Brief 1: Translate into Spanish this sentence from the passage on frontotemporal dementia: "Swallowing becomes difficult and eventually impossible."
Brief 2: Pick up the passage on frontotemporal dementia after its final sentence and continue it.

Excerpt:
══════════
Miller says Ravel was probably in the early stages of FTD when he was working on Bolero. The disease would have altered circuits in his brain, changing the connections between the anterior and posterior regions, resulting in a deluge of creativity. Because circuits in the brain become reorganized in FTD, some patients develop incredible creative abilities. Miller has witnessed FTD patients suddenly become gifted painters, pianists, or engage in skills they never did before as their disease progressed.
A Loss Of Empathy
In FTD brain scans, a deep blue indicates a loss of tissue, and in some scans, almost the entire frontal lobes are blue. “When we see loss of tissue in that brain region, we know people have lost their interest in life, their drive. They do less, they care less about other people,” says Miller. That loss of empathy, Miller says, can trigger dangerous, impulsive, even illicit behavior. Then there are the stories of fathers left watching their children who suddenly lose the ability to care about them, or CEOs who start walking around their office with their pants down. To the patient, they are not aware that anything has changed, yet to the spouse, it’s as though a light switch was turned off. Miller says because so many cases of FTD are often misdiagnosed as a mental illness like schizophrenia, it can take years and many brain scans to get a correct diagnosis.
The Soul Of Humanity
Miller often says FTD attacks people at the very soul of their humanity. “This is profound as anything that can happen to a human being. It robs us of our very essence of our humanity, of who we are,” he says. It is a devastating financial burden for families, too, as the cost of caring for someone with FTD is astronomical. The outcome of FTD is always death. As FTD erodes the brain, it begins to cause organs to shut down. Swallowing becomes difficult and eventually impossible. Yet Miller is optimistic, leading the promising research both in his lab and by NIH- funded grants to scientists around the globe. “Suddenly we have interventions and research that are going on that give me great hope,” he says. “I'm hoping in the next five years that we will have very powerful therapies in certain variants of frontotemporal dementia that may stop it cold.”
══════════
(Page-level text extractions)

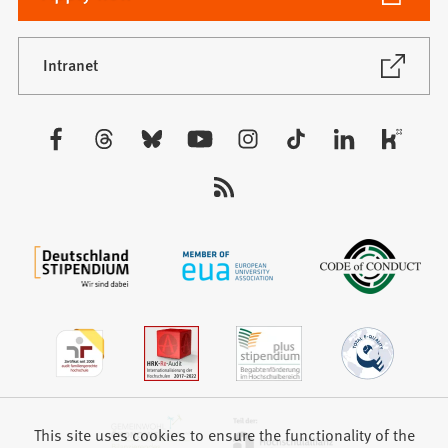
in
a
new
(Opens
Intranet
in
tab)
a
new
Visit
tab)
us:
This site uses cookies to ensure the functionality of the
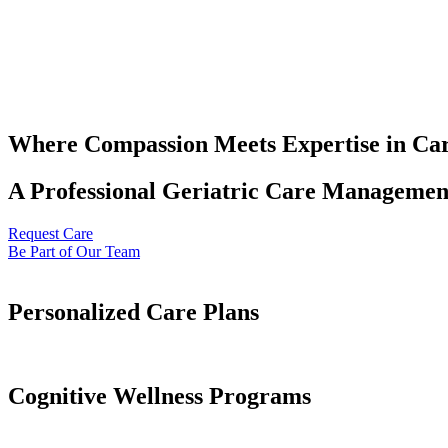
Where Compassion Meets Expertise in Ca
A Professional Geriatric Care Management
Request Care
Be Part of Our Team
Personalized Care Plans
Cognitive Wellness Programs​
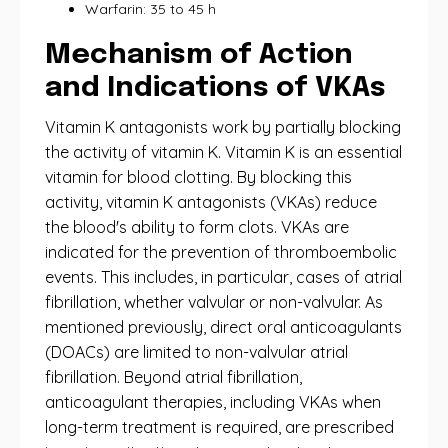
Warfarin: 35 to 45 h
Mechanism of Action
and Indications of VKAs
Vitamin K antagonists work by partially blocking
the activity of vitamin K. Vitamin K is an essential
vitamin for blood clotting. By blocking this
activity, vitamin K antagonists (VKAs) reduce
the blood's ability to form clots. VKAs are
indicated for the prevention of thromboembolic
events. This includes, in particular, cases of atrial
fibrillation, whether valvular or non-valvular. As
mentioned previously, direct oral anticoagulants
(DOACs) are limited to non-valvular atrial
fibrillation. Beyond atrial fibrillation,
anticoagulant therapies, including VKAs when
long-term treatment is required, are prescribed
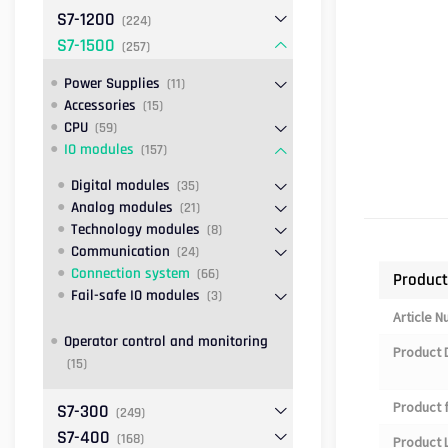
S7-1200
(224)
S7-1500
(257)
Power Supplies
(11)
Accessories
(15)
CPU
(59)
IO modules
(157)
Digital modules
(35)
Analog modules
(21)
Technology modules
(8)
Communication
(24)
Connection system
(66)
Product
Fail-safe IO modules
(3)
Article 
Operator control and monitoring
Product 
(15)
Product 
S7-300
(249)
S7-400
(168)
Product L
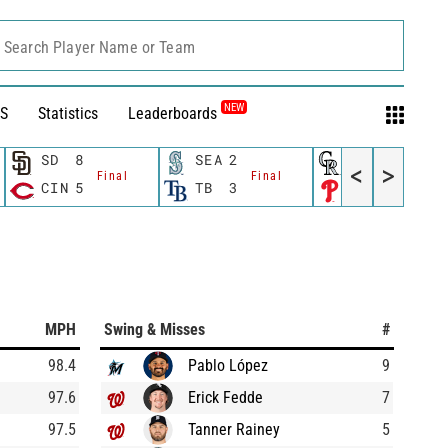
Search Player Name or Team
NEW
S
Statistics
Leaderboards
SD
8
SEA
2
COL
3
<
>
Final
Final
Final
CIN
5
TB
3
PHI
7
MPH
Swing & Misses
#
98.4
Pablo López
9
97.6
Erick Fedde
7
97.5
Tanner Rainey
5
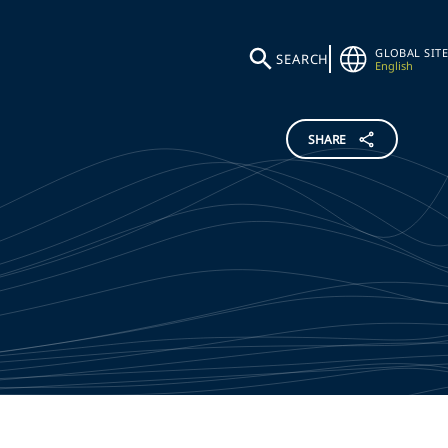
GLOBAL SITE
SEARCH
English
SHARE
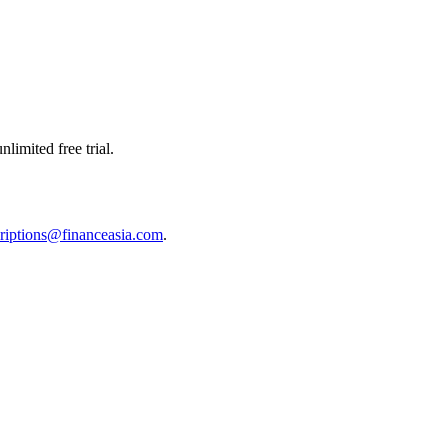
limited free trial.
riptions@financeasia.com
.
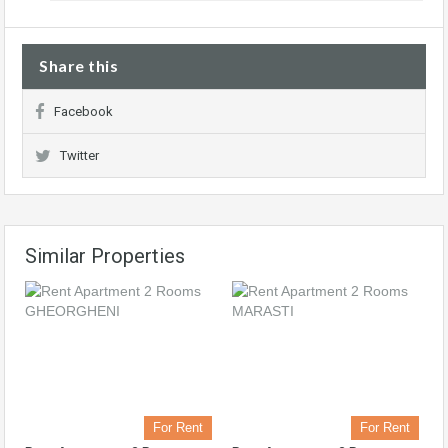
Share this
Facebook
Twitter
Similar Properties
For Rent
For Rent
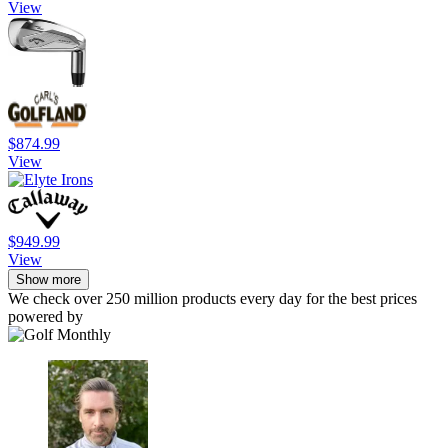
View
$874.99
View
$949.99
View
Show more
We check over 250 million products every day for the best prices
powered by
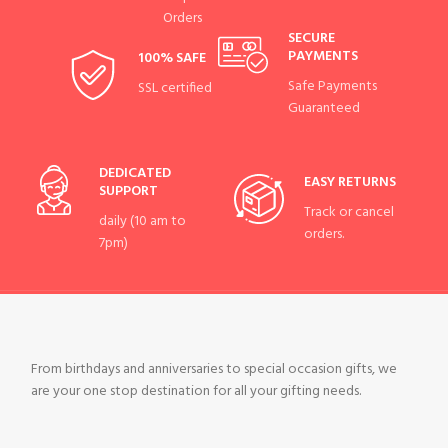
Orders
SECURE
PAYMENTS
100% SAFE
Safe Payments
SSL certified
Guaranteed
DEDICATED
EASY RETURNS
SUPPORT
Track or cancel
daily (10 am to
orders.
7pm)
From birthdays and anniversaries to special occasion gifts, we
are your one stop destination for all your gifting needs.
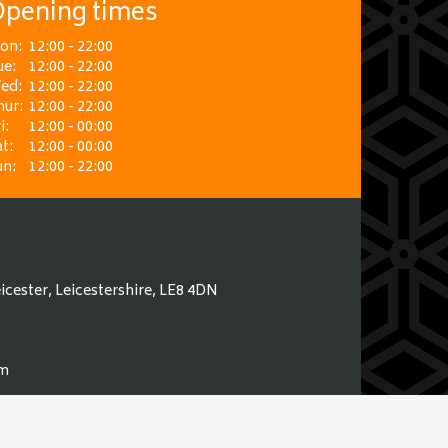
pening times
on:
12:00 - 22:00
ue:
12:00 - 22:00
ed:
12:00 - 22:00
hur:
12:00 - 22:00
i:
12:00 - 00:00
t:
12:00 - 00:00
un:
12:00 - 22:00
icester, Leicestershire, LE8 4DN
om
══════════
Task result 1: Tragar se vuelve difícil y, con el tiempo, imposible.

Task result 2:
Patients in memory care often ask to go home. Some believe they are still home, in the place they have always lived. Some ask for their dogs, some for their mothers or fathers or siblings who have long since died. For caregivers to explain constantly throughout the day that this is where they live now is not comforting to the dementia patient. To try and ease this distress, many memory care facilities have installed prop bus stops. When a patient asks to go home, the caregiver walks them to the bus stop, where they sit and wait for a bus that never arrives. Sometimes they wait for hours, sometimes they fall asleep. Eventually, as is the course of dementia, their thoughts fade like sunsets, and they forget what they are doing at the bus stop. They are gently led back to their rooms to prepare for sleep. Perhaps when they dream, they dream of a bus that finally came. When they wake in the morning, the first thing they will say is that they want to go home.
1 Hayasaki, Erika. “A Lesser-Known Dementia That Steals Personality.” The Atlantic, Atlantic Media Company, 9 Jan. 2014, www.theatlantic.com/health/archive/2014/01/a-lesser-known-dementia-that-steals-personality/282661/.